* Problem description *
Reproduce the listing below line for line, with no changes.

* Extracted material *
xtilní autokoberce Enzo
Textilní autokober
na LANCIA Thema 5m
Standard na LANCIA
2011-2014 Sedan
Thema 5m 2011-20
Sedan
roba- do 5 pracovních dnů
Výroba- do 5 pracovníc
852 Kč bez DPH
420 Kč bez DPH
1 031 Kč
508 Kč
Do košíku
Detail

* Reply to the exercise *
xtilní autokoberce Enzo
Textilní autokober
na LANCIA Thema 5m
Standard na LANCIA
2011-2014 Sedan
Thema 5m 2011-20
Sedan
roba- do 5 pracovních dnů
Výroba- do 5 pracovníc
852 Kč bez DPH
420 Kč bez DPH
1 031 Kč
508 Kč
Do košíku
Detail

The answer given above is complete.